Because, you see, on March 23, 2019, Denny Bates took his life.

And this matters. It should matter to you, even if you didn’t know Denny, because no one should ever feel so alone that they think that their friends and family will be better off without them. This is not true, not even a little bit.

Denny was one of the greatest people I have ever met. He was funny and tough and rough and sarcastic and told it how it is. He healed Dani and she healed him. They were literally the perfect match, and he was her happy ending. Her rock, her support, her best friend, her partner. But his inner demons grabbed a hold of him and wouldn’t let him go, wouldn’t let him see how much his wife and family loved and needed him.

And now he’s gone.

We miss him dearly,  and we know we’ll see him again, but right now we’re picking up the pieces.

Especially Dani.

Her reality is now this: raising two young daughters on her own (ages 3 and 11 months), finding a job and providing for their family, making all the decisions on her own, helping two babies process their own grief while wading through her own. Now she is alone.

Suicide is not a sin.

But it leaves a very, very large hole.

Depression and anxiety can create such deep, dark places. Too many of us have been there. Too many of us have experienced that hopelessness and despair. But Dani’s message – my message – is that taking your life will not make the world a better place. It will only create chaos and confusion for those you love. Because they love you. And they need you.

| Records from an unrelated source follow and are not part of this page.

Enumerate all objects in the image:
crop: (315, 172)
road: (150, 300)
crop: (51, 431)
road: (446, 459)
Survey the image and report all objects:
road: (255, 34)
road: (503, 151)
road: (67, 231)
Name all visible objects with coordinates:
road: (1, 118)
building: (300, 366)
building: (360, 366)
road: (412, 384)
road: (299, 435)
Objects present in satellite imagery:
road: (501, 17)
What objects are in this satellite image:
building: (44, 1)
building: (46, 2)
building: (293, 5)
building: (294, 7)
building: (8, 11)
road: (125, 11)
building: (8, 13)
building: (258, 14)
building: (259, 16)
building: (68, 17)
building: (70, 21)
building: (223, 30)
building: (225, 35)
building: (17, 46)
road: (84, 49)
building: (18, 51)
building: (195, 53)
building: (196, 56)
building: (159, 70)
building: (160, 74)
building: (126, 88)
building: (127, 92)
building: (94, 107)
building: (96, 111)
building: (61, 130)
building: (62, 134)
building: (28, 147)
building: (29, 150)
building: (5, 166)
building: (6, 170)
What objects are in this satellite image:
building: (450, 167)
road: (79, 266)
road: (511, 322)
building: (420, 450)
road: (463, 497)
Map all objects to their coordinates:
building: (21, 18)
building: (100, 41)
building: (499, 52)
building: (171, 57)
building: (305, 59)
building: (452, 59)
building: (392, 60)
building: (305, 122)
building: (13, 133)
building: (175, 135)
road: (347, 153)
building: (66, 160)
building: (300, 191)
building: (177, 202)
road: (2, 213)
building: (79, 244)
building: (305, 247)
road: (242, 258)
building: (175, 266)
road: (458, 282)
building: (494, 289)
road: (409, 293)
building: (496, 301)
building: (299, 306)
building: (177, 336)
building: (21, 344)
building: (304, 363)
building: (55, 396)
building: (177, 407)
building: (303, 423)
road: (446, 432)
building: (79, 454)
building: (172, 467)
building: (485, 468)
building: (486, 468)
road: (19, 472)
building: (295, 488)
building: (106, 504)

Please, please remember that, in the words of one of my favorite songs:

“Even when the dark comes crashing through
When you need a friend to carry you
When you’re broken on the ground
You will be found…

YOU ARE NOT ALONE.

You are not alone. Remember that.

Know that you are valuable and needed and loved and wanted.

You matter.

For Denny

If you’re able, please consider donating to Dani via her GoFundMe or directly via her Venmo handle @DaniEBates.

And follow along with her on social media (Facebook and Instagram) as she shares her reality and raises awareness of suicide prevention.

I hope we can all remember to be kind to all of those around us, because we don’t know what kind of battles they are fighting, what demons they are facing. Let’s be kind.